[Transcribed page contents]
Segment Open
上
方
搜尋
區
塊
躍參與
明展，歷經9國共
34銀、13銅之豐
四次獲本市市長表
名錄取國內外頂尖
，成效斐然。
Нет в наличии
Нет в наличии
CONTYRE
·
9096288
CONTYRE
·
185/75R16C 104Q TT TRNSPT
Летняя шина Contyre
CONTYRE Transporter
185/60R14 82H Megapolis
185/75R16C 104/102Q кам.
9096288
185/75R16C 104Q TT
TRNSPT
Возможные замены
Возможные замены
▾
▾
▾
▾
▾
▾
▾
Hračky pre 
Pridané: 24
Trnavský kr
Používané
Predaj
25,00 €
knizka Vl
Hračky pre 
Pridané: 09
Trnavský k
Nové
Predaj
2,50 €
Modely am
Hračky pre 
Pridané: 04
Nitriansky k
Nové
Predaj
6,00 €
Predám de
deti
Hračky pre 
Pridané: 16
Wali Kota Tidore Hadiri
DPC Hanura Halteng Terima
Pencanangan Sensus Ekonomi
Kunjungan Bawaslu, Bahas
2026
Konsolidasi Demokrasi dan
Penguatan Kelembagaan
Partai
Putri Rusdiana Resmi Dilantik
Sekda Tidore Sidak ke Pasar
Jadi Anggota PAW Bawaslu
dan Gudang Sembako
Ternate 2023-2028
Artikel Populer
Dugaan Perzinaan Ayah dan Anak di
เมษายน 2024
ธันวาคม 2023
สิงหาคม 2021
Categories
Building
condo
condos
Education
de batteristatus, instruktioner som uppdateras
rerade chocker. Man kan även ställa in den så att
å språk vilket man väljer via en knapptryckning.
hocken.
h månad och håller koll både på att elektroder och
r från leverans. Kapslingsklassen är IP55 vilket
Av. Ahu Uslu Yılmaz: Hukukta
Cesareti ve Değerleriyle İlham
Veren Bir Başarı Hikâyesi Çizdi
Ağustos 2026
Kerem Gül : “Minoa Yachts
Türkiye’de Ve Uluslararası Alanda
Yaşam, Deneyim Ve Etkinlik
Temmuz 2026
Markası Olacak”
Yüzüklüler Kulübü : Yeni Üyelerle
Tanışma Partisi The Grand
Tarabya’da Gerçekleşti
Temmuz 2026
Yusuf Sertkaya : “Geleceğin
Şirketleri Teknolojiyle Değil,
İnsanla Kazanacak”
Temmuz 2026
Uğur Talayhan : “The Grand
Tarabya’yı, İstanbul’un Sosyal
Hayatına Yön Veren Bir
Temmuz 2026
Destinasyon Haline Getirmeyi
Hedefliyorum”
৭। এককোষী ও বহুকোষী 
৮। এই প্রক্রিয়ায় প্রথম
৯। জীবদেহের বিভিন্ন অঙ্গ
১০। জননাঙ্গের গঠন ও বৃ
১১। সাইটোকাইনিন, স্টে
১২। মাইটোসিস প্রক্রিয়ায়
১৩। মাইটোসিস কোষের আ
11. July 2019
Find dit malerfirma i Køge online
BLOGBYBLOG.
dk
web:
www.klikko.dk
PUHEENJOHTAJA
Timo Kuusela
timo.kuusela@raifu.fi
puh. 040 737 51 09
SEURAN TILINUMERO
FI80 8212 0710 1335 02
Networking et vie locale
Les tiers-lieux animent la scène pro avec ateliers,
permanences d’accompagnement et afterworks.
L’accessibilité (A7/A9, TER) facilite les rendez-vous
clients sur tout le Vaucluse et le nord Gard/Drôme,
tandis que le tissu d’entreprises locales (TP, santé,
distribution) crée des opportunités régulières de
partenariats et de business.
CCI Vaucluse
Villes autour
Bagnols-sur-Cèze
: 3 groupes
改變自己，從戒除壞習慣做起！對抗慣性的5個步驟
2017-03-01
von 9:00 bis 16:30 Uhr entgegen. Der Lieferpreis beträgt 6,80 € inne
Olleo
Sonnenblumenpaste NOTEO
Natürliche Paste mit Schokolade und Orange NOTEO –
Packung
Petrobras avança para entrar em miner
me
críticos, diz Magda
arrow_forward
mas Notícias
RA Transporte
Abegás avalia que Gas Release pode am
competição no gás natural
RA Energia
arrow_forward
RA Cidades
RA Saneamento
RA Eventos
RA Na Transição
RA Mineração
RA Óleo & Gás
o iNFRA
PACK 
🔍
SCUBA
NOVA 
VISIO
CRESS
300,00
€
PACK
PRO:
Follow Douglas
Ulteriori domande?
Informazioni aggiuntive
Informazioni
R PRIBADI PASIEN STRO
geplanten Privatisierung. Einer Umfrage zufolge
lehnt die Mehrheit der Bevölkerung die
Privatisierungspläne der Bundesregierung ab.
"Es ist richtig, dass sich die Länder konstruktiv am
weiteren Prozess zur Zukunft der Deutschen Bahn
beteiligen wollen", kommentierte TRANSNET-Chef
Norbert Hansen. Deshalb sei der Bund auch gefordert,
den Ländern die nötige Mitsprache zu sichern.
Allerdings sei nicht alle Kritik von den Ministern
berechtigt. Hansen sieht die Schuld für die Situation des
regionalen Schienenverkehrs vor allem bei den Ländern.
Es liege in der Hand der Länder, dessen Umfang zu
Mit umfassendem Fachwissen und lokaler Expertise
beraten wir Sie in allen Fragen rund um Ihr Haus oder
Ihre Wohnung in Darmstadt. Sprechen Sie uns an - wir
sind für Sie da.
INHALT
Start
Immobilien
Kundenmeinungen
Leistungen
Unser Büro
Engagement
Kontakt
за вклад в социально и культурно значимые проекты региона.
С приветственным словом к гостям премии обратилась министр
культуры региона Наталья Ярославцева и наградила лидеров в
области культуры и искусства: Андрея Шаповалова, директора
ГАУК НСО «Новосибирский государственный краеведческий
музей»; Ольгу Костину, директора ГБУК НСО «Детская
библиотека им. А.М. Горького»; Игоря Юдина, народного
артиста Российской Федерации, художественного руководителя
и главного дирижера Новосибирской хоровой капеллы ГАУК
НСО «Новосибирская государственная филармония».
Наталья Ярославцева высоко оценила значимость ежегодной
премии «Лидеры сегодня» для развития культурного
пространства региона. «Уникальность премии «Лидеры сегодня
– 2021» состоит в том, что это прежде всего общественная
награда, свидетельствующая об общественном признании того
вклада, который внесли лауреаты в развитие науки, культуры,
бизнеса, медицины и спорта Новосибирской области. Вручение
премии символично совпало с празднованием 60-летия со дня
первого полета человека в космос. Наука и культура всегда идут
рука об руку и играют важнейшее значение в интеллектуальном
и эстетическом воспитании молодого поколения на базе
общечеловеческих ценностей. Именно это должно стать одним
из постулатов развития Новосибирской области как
Segment Closed
__PROBLEM DETAILS__
Please set down the lines word for word, starting at the first line and ending at the line containing "11. July 2019", with both of those lines included.

__ANSWER FOR THE TASK__
上
方
搜尋
區
塊
躍參與
明展，歷經9國共
34銀、13銅之豐
四次獲本市市長表
名錄取國內外頂尖
，成效斐然。
Нет в наличии
Нет в наличии
CONTYRE
·
9096288
CONTYRE
·
185/75R16C 104Q TT TRNSPT
Летняя шина Contyre
CONTYRE Transporter
185/60R14 82H Megapolis
185/75R16C 104/102Q кам.
9096288
185/75R16C 104Q TT
TRNSPT
Возможные замены
Возможные замены
▾
▾
▾
▾
▾
▾
▾
Hračky pre 
Pridané: 24
Trnavský kr
Používané
Predaj
25,00 €
knizka Vl
Hračky pre 
Pridané: 09
Trnavský k
Nové
Predaj
2,50 €
Modely am
Hračky pre 
Pridané: 04
Nitriansky k
Nové
Predaj
6,00 €
Predám de
deti
Hračky pre 
Pridané: 16
Wali Kota Tidore Hadiri
DPC Hanura Halteng Terima
Pencanangan Sensus Ekonomi
Kunjungan Bawaslu, Bahas
2026
Konsolidasi Demokrasi dan
Penguatan Kelembagaan
Partai
Putri Rusdiana Resmi Dilantik
Sekda Tidore Sidak ke Pasar
Jadi Anggota PAW Bawaslu
dan Gudang Sembako
Ternate 2023-2028
Artikel Populer
Dugaan Perzinaan Ayah dan Anak di
เมษายน 2024
ธันวาคม 2023
สิงหาคม 2021
Categories
Building
condo
condos
Education
de batteristatus, instruktioner som uppdateras
rerade chocker. Man kan även ställa in den så att
å språk vilket man väljer via en knapptryckning.
hocken.
h månad och håller koll både på att elektroder och
r från leverans. Kapslingsklassen är IP55 vilket
Av. Ahu Uslu Yılmaz: Hukukta
Cesareti ve Değerleriyle İlham
Veren Bir Başarı Hikâyesi Çizdi
Ağustos 2026
Kerem Gül : “Minoa Yachts
Türkiye’de Ve Uluslararası Alanda
Yaşam, Deneyim Ve Etkinlik
Temmuz 2026
Markası Olacak”
Yüzüklüler Kulübü : Yeni Üyelerle
Tanışma Partisi The Grand
Tarabya’da Gerçekleşti
Temmuz 2026
Yusuf Sertkaya : “Geleceğin
Şirketleri Teknolojiyle Değil,
İnsanla Kazanacak”
Temmuz 2026
Uğur Talayhan : “The Grand
Tarabya’yı, İstanbul’un Sosyal
Hayatına Yön Veren Bir
Temmuz 2026
Destinasyon Haline Getirmeyi
Hedefliyorum”
৭। এককোষী ও বহুকোষী 
৮। এই প্রক্রিয়ায় প্রথম
৯। জীবদেহের বিভিন্ন অঙ্গ
১০। জননাঙ্গের গঠন ও বৃ
১১। সাইটোকাইনিন, স্টে
১২। মাইটোসিস প্রক্রিয়ায়
১৩। মাইটোসিস কোষের আ
11. July 2019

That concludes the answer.